There could also be an uptick in the number of boys receiving names that once seemed perpetually out of fashion. Choices like Walter, Raymond, and Calvin have all received positive feedback. It suggests that either they’re turning the corner from clunky to cool … or maybe that in 2009, clunky will be cool.
Almost three years later: This was sort of a mish-mash of a prediction, wasn’t it? Clunky and humble and homespun have long had adherents, but as their favorites made the big-time, trend-setting parents have moved on – to other clunky/humble/homespun names. I was right about Clara and Nora – they’ve made big moves over the past two. But Francesca still feels stylish, while none of the boys’ names shows signs of a definite comeback. Instead, a different category – one that Nameberry has called Names that Work – has caught on.
PREDICTION: Creative spellings will continue. Some parents will continue to favor extreme spellings like Caidhon and Peightynn. But variant spellings have taken their place in the mainstream. Which is correct: Isobel, Isabel or Isabelle? In some cases, the most popular version isn’t the most authentic. Kaitlyn ranks #44; Katelyn comes in at #75 and Caitlin‘s parents find themselves defending their “unusual” spelling.

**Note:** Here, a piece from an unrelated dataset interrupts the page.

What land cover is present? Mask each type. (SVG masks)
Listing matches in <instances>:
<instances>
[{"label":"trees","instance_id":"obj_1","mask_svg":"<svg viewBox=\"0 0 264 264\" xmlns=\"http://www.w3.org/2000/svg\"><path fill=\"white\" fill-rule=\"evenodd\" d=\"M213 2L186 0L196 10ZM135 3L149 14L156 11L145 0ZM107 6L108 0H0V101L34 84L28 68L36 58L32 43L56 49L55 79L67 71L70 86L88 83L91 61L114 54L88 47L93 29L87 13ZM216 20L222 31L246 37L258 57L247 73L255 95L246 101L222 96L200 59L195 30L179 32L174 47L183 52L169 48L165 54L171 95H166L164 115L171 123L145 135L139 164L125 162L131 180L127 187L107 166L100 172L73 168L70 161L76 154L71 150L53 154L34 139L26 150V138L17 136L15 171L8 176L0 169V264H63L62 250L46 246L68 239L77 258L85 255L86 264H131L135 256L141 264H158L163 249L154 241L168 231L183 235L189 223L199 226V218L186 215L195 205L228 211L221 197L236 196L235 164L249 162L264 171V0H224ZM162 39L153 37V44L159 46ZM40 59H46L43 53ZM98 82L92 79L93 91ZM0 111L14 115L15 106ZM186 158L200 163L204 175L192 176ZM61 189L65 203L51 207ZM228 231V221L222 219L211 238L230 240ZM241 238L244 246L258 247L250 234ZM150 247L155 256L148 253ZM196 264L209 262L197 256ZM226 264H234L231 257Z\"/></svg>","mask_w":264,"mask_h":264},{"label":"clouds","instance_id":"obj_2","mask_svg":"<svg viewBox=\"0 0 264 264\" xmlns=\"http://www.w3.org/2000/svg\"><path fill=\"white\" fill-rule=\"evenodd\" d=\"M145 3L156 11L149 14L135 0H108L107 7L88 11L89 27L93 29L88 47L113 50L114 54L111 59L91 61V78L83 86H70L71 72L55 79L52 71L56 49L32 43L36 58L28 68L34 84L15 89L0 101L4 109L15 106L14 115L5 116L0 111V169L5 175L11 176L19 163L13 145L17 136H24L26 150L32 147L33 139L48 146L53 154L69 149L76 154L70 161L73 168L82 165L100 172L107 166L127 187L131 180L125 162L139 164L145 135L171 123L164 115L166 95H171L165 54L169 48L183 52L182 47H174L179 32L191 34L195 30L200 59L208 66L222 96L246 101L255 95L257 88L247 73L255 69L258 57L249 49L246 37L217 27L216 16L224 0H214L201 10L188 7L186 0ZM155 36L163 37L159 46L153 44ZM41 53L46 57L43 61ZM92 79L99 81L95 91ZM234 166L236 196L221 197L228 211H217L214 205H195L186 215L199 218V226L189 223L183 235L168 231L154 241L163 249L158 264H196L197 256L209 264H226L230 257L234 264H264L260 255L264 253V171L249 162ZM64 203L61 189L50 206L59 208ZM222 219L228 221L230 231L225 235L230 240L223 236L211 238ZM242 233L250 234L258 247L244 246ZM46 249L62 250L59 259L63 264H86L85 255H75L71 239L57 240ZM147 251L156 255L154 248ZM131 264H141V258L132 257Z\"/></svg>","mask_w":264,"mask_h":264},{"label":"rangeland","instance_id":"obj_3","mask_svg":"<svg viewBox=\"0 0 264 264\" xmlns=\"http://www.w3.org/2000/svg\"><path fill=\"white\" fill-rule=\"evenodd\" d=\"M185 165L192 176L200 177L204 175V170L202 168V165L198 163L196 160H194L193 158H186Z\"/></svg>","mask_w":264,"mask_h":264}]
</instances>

Perhaps this is just wishful thinking, but it seems like fewer parents are tossing in random letters to come up with Brieyannah and more are seeking out lesser used appellations, like Bryony. (Which, of course, can also be spelled Briony …)

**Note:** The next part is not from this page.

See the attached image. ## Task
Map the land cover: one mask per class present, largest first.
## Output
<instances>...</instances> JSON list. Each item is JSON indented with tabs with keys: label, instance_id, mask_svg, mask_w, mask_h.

Almost three years later: Speaking of messy predictions, this is sort of like predicting that the sun will rise tomorrow. Moving on …
PREDICTION: Emily really won’t be the most popular name for girls. Based on my recalculation of the SSA rankings back in May, I reported that Emily was slipping in favor of Isabella and Sophia. Parents.com recently put Isabella at the top of their 2008 list, with Ava in second place and Emily demoted to third. They base their rankings on website traffic.
That said, Em names for girls will remain very popular. Emily might slip, but Em- names are still hot. There’s Emma, of course. And with starbabies Emme (JLo’s daughter) and Emery (Angie Harmon’s daughter) we imagine more parents will opt for an Emily variant in 2009. Among the contenders: Emerson (likely to be respelled Emersyn), the anique Emilia, the Welsh masculine Emlyn, the medieval Emmeline and Emmaline, Embeth (as in the actress Embeth Davidtz) and, of course, Emme and Emery.
Three years later: Finally! This one feels pretty solid. Er … sort of. Emily was replaced by Emma, until one year later Isabella took the crown. But all of those Em- names are popping up on the list, from the slightly different spelling (Emilie, Emmalee) to the truly intriguing (Ember).
And the final prediction?
Baby names will continue to obsess some of us. Pushing a $900 stroller might be out; kitting your kiddo in consignment store finds might be in. But choosing a thoughtful, meaningful and inventive name for a child is always au courant.
Three years later: Exactly! One of the biggest thrills is realizing that I’ve been writing for just shy of four years. There are readers on this list who have become friends, and friends who have become readers. And in the it-is-a-very-small-world category, there are two of you who I actually did know in real life – but didn’t know it until we’d been bumping into each other in cyberspace for months.
Thanks for being part of the AppMtn family in 2008, and keep reading in 2009! And 2010, and 2011, and 2012, and … you get the idea!